What the task asks: Turn the data, from the start through the line holding "catalogue / barcode: US 1014605", inclusive, into a two-column CSV with the headers field and value. Give one row per line, each part in its own quoted field, with any line breaks replaced by spaces.

Available records:
▼
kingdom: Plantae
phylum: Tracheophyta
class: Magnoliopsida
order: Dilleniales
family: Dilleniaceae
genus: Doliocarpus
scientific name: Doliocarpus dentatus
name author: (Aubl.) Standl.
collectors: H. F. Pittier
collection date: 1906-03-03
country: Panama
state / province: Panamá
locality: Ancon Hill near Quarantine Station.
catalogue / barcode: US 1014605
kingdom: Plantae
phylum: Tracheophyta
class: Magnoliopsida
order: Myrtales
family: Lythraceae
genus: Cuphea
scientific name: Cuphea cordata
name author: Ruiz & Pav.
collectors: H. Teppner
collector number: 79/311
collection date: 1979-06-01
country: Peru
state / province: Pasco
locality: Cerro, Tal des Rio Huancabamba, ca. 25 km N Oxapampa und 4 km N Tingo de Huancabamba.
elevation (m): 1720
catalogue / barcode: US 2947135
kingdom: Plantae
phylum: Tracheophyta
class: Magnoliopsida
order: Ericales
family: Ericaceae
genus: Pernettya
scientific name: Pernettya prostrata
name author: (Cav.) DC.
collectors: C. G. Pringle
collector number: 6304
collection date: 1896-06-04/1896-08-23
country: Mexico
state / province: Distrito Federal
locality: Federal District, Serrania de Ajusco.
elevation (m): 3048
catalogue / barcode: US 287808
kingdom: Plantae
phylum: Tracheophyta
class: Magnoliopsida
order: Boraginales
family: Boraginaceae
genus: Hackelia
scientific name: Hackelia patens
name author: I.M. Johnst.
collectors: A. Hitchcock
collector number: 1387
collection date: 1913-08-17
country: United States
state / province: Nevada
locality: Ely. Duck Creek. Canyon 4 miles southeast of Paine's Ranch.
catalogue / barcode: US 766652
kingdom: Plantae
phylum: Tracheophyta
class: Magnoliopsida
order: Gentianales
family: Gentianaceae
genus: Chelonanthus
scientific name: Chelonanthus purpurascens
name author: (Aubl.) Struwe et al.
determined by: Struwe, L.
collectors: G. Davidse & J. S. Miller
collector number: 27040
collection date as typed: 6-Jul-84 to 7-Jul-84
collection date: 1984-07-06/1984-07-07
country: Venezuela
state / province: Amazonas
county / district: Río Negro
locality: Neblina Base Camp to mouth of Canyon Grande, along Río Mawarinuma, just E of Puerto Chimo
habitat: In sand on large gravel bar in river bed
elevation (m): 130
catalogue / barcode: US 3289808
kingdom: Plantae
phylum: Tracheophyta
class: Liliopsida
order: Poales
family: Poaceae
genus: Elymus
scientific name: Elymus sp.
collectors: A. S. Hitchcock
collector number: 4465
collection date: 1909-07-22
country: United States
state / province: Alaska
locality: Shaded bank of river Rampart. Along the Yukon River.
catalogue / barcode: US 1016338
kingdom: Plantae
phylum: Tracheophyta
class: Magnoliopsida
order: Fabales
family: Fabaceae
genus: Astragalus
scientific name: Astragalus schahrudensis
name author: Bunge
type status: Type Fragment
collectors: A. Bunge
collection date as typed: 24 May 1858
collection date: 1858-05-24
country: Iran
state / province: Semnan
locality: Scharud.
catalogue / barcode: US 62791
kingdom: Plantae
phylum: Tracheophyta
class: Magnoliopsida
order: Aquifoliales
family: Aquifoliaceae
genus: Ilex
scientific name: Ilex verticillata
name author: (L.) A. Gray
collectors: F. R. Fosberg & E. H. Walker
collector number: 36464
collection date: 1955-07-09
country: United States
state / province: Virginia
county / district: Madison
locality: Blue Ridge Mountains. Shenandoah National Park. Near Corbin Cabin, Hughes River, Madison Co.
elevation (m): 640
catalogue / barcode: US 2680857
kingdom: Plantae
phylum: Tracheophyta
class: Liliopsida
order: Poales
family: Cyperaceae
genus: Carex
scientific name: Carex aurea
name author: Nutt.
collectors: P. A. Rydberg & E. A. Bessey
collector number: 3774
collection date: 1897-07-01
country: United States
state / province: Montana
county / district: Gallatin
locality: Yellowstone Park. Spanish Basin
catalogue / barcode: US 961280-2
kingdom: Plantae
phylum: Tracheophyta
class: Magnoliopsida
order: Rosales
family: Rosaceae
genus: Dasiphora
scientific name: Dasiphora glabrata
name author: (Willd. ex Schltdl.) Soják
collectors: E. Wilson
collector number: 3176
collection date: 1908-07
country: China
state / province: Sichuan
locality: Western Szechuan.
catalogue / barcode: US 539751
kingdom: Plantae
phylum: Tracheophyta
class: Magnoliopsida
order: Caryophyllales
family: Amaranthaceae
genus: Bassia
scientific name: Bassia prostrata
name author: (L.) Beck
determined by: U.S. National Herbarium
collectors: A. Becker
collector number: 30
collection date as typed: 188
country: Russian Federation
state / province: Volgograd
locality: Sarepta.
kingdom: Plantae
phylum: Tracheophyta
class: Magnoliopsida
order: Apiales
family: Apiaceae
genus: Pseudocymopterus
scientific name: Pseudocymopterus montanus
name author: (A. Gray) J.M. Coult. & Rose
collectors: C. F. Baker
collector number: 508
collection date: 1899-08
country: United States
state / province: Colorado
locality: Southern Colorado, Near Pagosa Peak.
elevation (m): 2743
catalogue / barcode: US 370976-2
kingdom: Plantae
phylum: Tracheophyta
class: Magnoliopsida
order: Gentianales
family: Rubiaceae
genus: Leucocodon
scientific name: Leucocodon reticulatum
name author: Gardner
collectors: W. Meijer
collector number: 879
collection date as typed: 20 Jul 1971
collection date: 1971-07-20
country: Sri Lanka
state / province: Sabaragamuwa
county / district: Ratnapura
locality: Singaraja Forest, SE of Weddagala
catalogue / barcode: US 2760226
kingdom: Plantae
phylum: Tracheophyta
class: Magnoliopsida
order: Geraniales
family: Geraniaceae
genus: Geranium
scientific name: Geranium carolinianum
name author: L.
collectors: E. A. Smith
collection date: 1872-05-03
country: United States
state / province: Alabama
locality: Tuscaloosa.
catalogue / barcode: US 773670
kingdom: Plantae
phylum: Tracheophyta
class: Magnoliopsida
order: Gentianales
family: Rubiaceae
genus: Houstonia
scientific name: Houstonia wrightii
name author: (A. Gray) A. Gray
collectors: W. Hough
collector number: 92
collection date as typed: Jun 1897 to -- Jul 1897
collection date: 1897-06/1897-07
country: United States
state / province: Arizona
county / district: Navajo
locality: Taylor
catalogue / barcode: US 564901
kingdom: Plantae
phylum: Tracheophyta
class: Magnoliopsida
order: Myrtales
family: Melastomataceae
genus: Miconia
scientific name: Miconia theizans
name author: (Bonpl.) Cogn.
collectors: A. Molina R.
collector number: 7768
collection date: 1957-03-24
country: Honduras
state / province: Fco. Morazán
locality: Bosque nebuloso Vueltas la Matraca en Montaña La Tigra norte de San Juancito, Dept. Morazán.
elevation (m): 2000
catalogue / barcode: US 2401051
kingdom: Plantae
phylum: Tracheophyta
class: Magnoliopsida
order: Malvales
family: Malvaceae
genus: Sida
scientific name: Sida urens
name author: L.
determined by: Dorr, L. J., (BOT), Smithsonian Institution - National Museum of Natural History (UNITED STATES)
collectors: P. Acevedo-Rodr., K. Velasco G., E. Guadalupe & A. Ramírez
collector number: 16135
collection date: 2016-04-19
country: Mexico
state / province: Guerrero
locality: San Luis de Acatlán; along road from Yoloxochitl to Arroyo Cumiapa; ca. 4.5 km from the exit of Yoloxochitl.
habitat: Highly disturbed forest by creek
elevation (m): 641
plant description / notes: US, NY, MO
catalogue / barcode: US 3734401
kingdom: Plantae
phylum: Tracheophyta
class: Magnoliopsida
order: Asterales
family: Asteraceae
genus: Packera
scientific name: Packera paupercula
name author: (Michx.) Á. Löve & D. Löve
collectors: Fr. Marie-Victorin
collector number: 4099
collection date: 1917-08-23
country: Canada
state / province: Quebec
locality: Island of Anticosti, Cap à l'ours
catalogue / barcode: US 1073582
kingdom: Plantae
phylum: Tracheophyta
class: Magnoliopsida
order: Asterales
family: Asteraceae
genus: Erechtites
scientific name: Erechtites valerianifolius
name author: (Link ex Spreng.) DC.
▲
Task solution:
field,value
"kingdom:","Plantae"
"phylum:","Tracheophyta"
"class:","Magnoliopsida"
"order:","Dilleniales"
"family:","Dilleniaceae"
"genus:","Doliocarpus"
"scientific name:","Doliocarpus dentatus"
"name author:","(Aubl.) Standl."
"collectors:","H. F. Pittier"
"collection date:","1906-03-03"
"country:","Panama"
"state / province:","Panamá"
"locality:","Ancon Hill near Quarantine Station."
"catalogue / barcode:","US 1014605"